[[ Provided material open ]]

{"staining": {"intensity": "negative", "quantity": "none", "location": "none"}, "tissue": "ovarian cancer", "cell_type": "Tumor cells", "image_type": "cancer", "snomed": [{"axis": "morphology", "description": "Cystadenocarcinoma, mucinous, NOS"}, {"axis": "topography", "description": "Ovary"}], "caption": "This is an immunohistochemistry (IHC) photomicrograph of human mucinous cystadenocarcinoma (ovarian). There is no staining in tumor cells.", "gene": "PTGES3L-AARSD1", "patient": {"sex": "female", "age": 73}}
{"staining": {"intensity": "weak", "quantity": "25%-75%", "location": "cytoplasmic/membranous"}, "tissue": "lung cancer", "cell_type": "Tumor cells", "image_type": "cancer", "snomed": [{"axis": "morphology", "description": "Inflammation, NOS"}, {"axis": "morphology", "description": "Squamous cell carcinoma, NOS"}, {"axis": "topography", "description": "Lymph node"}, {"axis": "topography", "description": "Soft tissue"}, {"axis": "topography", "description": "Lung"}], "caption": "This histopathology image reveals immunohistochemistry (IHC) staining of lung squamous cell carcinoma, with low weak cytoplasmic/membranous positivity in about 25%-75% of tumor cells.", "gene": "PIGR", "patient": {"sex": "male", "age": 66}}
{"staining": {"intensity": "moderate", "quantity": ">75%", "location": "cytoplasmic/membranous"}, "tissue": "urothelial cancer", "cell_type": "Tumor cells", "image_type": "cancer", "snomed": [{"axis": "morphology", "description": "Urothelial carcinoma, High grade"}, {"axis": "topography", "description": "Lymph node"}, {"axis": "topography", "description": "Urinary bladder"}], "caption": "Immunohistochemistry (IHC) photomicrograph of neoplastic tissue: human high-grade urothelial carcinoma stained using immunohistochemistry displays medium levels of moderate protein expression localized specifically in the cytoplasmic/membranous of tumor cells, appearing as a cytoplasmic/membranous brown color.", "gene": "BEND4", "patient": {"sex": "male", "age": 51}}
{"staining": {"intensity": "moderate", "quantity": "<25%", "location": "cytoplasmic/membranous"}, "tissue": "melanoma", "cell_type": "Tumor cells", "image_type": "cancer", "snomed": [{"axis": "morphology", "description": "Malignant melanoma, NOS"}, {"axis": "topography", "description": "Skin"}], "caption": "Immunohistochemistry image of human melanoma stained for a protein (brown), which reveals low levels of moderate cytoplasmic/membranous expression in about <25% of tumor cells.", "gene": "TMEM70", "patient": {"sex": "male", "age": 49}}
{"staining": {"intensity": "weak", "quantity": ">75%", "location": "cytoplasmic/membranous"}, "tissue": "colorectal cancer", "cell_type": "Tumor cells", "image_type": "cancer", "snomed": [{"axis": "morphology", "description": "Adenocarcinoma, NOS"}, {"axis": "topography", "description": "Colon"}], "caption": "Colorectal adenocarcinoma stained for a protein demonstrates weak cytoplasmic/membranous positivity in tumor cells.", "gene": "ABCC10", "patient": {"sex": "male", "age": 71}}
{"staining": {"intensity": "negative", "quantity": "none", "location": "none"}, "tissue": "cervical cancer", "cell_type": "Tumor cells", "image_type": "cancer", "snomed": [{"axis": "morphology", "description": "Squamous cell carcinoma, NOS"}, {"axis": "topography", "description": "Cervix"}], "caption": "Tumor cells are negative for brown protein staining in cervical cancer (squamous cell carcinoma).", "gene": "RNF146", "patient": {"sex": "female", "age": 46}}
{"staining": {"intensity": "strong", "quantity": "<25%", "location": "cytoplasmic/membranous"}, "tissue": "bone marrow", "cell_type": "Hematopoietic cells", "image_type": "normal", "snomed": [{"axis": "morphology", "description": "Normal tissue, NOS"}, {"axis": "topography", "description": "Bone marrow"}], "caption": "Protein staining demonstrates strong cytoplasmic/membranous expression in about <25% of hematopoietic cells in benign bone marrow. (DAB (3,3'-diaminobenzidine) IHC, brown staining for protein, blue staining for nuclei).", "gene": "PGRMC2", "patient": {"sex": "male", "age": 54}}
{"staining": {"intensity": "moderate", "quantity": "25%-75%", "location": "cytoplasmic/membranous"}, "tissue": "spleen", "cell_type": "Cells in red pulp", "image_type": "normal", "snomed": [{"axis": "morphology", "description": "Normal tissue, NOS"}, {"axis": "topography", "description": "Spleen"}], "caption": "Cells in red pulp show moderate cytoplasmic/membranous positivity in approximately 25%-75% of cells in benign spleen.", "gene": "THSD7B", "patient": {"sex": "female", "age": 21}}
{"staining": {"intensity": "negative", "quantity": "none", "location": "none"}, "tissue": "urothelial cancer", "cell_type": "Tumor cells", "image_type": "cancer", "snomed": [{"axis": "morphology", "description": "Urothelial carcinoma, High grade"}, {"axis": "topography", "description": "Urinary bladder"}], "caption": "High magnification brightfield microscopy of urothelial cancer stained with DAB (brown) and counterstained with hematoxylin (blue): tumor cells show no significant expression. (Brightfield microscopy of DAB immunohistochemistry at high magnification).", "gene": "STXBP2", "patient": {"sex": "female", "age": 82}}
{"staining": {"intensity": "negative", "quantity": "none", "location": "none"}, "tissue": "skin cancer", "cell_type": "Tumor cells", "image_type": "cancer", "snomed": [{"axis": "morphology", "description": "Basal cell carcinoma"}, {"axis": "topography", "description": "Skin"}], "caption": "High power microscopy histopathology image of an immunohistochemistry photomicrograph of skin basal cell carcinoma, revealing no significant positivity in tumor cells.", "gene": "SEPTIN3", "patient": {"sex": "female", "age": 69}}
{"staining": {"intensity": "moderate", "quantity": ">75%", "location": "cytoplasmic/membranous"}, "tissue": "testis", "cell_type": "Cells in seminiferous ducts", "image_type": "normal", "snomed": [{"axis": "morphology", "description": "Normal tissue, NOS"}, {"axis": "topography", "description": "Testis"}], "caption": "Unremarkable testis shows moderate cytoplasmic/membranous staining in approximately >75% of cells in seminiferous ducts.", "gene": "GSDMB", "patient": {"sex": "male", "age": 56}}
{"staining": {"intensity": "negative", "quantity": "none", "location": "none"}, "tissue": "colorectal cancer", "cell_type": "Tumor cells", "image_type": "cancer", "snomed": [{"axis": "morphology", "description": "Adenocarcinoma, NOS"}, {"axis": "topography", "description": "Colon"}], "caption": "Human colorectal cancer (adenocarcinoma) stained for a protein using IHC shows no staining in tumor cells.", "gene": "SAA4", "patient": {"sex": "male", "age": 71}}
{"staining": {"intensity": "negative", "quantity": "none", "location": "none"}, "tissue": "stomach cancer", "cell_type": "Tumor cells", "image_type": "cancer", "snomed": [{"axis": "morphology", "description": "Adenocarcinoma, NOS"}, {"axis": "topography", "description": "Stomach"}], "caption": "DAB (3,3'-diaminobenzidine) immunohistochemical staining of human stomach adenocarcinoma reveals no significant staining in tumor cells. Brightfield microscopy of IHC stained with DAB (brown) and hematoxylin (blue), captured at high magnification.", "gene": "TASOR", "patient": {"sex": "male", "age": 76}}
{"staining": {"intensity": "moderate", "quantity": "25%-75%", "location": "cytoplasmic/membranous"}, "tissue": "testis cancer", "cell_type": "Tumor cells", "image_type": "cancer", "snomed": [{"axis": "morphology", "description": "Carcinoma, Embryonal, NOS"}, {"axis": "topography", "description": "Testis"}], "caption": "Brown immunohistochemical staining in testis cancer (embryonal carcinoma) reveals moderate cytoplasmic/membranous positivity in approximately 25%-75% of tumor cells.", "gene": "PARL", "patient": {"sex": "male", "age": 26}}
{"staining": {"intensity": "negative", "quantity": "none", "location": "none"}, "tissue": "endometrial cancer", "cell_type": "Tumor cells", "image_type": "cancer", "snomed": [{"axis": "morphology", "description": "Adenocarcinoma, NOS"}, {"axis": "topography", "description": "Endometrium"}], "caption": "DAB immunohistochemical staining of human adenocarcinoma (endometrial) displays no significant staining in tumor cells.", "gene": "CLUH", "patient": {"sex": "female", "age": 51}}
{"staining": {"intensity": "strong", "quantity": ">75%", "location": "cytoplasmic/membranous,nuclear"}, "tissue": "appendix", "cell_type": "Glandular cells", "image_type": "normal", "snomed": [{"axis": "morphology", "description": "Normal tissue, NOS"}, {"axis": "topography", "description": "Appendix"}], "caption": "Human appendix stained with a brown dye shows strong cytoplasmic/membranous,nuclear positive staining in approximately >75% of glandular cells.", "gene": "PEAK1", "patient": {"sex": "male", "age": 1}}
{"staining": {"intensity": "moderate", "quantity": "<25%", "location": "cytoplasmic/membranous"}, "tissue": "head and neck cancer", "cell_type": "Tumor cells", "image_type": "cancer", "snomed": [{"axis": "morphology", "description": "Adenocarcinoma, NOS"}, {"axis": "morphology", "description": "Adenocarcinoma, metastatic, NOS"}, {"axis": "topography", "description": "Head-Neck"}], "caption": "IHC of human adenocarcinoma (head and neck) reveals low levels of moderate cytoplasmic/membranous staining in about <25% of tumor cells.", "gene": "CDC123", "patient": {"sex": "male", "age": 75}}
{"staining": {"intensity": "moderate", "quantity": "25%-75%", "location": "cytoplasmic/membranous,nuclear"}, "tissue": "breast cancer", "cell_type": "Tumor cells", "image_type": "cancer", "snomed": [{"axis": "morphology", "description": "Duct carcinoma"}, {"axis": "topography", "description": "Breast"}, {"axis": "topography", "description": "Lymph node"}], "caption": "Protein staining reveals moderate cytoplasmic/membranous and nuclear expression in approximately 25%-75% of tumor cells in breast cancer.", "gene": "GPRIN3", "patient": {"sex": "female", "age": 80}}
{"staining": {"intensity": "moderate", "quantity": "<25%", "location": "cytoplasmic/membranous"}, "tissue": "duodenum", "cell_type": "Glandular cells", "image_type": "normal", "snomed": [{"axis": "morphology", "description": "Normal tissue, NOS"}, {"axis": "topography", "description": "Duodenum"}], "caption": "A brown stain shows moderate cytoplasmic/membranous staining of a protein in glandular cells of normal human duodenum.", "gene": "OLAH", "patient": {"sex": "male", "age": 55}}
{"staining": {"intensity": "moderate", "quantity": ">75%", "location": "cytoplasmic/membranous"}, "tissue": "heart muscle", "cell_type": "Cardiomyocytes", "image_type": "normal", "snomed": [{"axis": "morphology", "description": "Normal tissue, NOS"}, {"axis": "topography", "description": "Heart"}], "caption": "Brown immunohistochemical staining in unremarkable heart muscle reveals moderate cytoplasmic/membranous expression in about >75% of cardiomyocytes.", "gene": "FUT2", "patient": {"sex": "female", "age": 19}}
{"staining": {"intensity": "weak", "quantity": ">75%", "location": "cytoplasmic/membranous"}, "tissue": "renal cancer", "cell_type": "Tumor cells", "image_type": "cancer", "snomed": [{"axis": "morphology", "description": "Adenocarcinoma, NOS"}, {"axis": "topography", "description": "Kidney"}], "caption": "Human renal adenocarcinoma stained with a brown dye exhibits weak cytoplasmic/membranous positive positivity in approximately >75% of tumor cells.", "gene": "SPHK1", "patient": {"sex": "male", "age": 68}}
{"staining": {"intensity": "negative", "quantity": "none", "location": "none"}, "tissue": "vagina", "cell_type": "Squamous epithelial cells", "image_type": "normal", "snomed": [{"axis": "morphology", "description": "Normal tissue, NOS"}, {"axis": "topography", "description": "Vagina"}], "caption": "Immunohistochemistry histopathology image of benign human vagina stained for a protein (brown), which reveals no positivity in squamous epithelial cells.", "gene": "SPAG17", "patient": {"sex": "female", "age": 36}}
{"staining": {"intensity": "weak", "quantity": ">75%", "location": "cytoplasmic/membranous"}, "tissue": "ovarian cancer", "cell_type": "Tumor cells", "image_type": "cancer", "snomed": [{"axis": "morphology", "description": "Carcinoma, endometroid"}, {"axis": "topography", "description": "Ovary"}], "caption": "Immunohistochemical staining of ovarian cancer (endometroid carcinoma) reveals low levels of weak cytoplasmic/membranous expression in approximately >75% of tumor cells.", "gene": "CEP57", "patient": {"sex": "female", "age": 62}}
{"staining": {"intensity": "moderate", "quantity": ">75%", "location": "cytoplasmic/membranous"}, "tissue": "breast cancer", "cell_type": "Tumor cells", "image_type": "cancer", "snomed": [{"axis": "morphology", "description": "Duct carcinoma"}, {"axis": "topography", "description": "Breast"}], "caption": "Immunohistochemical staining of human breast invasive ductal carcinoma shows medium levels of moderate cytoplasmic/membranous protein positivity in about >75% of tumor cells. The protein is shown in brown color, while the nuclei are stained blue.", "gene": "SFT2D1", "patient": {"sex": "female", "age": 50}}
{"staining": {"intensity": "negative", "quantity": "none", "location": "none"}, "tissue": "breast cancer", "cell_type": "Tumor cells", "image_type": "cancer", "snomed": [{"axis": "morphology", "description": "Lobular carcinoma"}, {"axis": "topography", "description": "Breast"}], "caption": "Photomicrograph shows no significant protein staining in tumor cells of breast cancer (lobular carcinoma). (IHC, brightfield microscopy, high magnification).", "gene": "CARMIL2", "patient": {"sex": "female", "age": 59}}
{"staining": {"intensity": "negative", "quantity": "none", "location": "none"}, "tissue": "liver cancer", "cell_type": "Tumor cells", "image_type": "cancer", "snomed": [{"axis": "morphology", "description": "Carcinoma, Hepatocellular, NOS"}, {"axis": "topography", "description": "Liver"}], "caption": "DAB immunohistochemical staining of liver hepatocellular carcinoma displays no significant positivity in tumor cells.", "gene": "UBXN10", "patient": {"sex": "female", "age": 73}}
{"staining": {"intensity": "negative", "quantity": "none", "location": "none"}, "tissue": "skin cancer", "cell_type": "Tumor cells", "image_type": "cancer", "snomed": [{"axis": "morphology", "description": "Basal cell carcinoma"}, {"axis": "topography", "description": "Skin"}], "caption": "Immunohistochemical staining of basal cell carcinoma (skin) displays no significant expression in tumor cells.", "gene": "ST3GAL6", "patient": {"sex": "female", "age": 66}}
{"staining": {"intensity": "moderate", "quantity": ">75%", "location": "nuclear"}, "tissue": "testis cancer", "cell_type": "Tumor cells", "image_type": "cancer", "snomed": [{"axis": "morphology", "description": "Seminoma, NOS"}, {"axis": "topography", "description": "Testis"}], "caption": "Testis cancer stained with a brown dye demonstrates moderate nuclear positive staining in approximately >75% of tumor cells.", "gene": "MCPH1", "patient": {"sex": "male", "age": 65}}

[[ Provided material closed ]]

**Task item**
Match on "Colon" and copy out every line of the entries that contains it.

**Your response**
{"staining": {"intensity": "weak", "quantity": ">75%", "location": "cytoplasmic/membranous"}, "tissue": "colorectal cancer", "cell_type": "Tumor cells", "image_type": "cancer", "snomed": [{"axis": "morphology", "description": "Adenocarcinoma, NOS"}, {"axis": "topography", "description": "Colon"}], "caption": "Colorectal adenocarcinoma stained for a protein demonstrates weak cytoplasmic/membranous positivity in tumor cells.", "gene": "ABCC10", "patient": {"sex": "male", "age": 71}}
{"staining": {"intensity": "negative", "quantity": "none", "location": "none"}, "tissue": "colorectal cancer", "cell_type": "Tumor cells", "image_type": "cancer", "snomed": [{"axis": "morphology", "description": "Adenocarcinoma, NOS"}, {"axis": "topography", "description": "Colon"}], "caption": "Human colorectal cancer (adenocarcinoma) stained for a protein using IHC shows no staining in tumor cells.", "gene": "SAA4", "patient": {"sex": "male", "age": 71}}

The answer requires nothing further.